■ INSTRUCTIONS TO FOLLOW: How many of the lines below contain the string "remediation", with uppercase and lowercase treated as different? Give only the number.

(PROVIDED RECORDS Opens)

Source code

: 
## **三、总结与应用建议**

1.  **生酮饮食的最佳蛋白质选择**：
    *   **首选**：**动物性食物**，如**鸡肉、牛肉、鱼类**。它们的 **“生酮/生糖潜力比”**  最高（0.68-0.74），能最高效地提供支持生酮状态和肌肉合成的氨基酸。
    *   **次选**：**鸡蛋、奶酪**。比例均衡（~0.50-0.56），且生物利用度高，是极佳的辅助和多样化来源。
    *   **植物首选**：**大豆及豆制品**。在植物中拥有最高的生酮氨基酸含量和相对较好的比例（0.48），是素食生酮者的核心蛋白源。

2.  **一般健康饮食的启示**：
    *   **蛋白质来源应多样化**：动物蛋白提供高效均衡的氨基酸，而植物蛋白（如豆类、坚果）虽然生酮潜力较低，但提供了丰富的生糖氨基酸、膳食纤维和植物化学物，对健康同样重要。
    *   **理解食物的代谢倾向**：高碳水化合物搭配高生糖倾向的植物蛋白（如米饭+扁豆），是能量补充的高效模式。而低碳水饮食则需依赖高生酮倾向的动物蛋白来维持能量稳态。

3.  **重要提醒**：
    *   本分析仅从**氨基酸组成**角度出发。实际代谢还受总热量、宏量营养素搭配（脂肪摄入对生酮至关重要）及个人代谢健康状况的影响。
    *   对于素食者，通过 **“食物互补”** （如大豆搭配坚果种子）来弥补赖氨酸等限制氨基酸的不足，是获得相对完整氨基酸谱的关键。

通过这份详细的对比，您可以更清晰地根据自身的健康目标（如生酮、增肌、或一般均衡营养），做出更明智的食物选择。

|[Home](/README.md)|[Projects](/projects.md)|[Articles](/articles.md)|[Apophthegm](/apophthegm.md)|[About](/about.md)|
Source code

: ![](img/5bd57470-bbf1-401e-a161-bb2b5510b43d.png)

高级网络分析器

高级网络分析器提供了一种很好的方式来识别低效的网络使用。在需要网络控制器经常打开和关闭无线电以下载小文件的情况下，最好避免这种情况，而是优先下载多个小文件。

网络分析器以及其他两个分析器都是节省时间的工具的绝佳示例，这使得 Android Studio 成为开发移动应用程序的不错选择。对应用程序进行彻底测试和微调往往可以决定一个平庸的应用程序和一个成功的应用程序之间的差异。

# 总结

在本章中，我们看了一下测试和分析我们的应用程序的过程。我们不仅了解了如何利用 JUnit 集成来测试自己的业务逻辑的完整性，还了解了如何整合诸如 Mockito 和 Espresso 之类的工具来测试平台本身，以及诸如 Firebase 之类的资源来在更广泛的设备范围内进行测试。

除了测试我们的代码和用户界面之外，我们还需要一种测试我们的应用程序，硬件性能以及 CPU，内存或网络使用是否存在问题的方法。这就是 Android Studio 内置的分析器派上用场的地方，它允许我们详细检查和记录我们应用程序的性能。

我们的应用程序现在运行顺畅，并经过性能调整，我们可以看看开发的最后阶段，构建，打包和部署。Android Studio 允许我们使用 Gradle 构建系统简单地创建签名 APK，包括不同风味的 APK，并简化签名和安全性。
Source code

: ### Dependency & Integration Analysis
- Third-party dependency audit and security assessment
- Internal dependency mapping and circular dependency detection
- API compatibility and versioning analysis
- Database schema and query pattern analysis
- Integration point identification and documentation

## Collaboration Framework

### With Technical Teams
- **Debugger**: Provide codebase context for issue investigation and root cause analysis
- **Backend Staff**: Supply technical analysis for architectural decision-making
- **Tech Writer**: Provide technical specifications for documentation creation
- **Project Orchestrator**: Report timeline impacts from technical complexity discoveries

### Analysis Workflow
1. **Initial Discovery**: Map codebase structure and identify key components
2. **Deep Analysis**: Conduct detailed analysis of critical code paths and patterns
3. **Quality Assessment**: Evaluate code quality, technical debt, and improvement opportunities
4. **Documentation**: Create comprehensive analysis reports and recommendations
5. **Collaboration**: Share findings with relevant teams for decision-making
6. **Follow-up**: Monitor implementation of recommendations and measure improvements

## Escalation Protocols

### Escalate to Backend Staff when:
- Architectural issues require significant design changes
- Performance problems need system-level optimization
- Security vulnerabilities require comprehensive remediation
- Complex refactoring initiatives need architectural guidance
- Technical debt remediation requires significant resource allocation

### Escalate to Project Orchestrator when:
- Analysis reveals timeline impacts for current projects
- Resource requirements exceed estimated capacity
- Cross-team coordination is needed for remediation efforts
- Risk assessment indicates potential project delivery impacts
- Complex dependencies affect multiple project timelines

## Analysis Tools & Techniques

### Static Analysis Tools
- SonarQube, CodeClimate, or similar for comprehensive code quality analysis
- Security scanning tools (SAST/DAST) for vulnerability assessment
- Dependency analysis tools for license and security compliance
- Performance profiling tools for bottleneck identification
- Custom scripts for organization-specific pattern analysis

(PROVIDED RECORDS Closes)

■ TASK ANSWER: 3